How Oracle’s Innovation Lab Could Help You Keep Your Social Distance

Oracle is using 360 imaging and wearables to keep construction of its Chicago-area Innovation Lab moving.

Written by Nona Tepper
Published on May. 21, 2020
How Oracle’s Innovation Lab Could Help You Keep Your Social Distance
oracle innovation lab
Photo: Oracle Innovation Lab

Before the COVID-19 pandemic, Oracle was already focused on how to build buildings remotely. But as the coronavirus has spread, the tools on hand at the Chicago-area company have helped global businesses outside of construction and inside coronavirus hotspots keep safe.

“Our industry was heading this direction of more digitization, more offsite construction, more remote operations, connected tools, connected equipment,” said Burcin Kaplanoglu, innovation officer for Oracle’s construction and engineering unit. “Now we’re in a place to increase the adoption of these tools that we all have been talking about and working on for awhile.”

Founded in 2018, Oracle’s Innovation Lab is intended to serve as a live construction site where the software-as-a-service firm’s global technology partners and customers come to test new tech. During the lab’s first year in operation, more than 850 visitors from across the globe traveled to suburban Deerfield to witness its remote and connected tools firsthand. The site’s success inspired the company to expand the operation. In late 2019, the company announced it would add new utilities and communication units to the lab, and use its technology to expand its physical footprint.

But just weeks later, the COVID-19 pandemic began to spread. Visitors to the site slowed, despite Illinois legislators designating construction as an essential industry. In order to minimize disruption to construction, the company worked with technology partners to adapt their systems to enable safe building at the site. Oracle’s success can and should inform industries across the globe how to stay productive during a pandemic, Kaplanoglu said.

“It’s manufacturing, it’s hospitality, it’s retail. Anywhere that you have space and people involved this is going to help,” he said. “I think this [pandemic] is really gonna push the world to actually start adopting some of these technologies because it’s gonna help our day-to-day lives.”

oracle innovation lab rendering
A rendering of the finished Oracle Innovation Lab. | Photo: oracle

How Remote Monitoring and Progress Reporting Keep Crews Safe

As the coronavirus persists, the Oracle project team has continued operations by leaning on the Menlo Park, California-based Reconstruct, an AI company that consumes 360-degree data from drones, cameras, lasers and more to provide constant “street views” of a site. The company has integrated Reconstruct with its Aconex project and model collaboration software, as well as its Primavera scheduling system, to remotely measure productivity.

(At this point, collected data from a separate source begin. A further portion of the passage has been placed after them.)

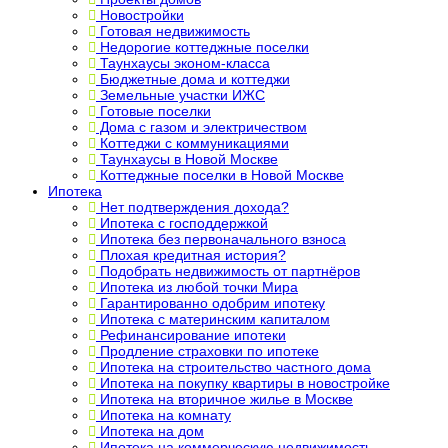
Новостройки
Готовая недвижимость
Недорогие коттеджные поселки
Таунхаусы эконом-класса
Бюджетные дома и коттеджи
Земельные участки ИЖС
Готовые поселки
Дома с газом и электричеством
Коттеджи с коммуникациями
Таунхаусы в Новой Москве
Коттеджные поселки в Новой Москве
Ипотека
Нет подтверждения дохода?
Ипотека с господдержкой
Ипотека без первоначального взноса
Плохая кредитная история?
Подобрать недвижимость от партнёров
Ипотека из любой точки Мира
Гарантированно одобрим ипотеку
Ипотека с материнским капиталом
Рефинансирование ипотеки
Продление страховки по ипотеке
Ипотека на строительство частного дома
Ипотека на покупку квартиры в новостройке
Ипотека на вторичное жилье в Москве
Ипотека на комнату
Ипотека на дом
Ипотека на коммерческую недвижимость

“We had cameras already installed on the site and we were already taking the images, matching it with schedule and the building models,” Kaplanoglu said. “That was already on the site. What we are doing now is making more use out of it.”

In addition to using AI to monitor progress, Oracle is using AI to encourage social distancing. The company has deployed a new feature from Cambridge, Massachusetts-based Smartvid.io to scan its construction site every 10 minutes and analyze images for groups of people. Tagged images are then sent to Oracle’s monitoring team, where officials can identify potential risks. As the coronavirus spreads, Kaplanoglu said enforcement officials could use Smartvid.io to mark groups in cities and companies who may be violating social distancing mandates. He stressed that the company does not use facial recognition.

“There is a big debate happening right now about collecting this type of information,” Kaplanoglu said. “We do not define who the workers are. There is no face recognition. We’re keeping that private.”

The company has also outfitted construction workers with Norwalk, Connecticut-based Triax’s new Proximity Trace device. The Internet of Things wearable device rings an alarm every time workers reach within six feet of one another, Kaplanoglu said.

If there is a confirmed case of COVID on the site, workers can analyze their Triax data to determine if they have been exposed. As Illinois officials debate the best way to conduct contact tracing, Kaplanoglu said Proximity Trace presents a viable solution.

“It keeps records of who was close to who, and how long that was,” he said. “If I was the worker, and I had COVID-19, then I will know who was close to me, when and for how long.”

Related ReadingHow Oracle Is Building the Future of Construction

 

Building the Future of Construction

Kaplanoglu said Oracle and its partner technologies have seen “huge interest from all over the world” about how construction tech has pivoted in response to COVID-19. Post-pandemic, he does not expect uptake of remote monitoring devices to slow. Rather, he believes it represents the future of the industry.

Integrating worksite images with scheduling and building models into a single platform will allow for better safety and quality controls, Kaplanoglu said. Building components before they reach construction sites serves the same aim, he added. More than ever, Kaplanoglu said the pandemic has underscored the importance of places like the Innovation Lab, where teams share problems and work together to reach solutions.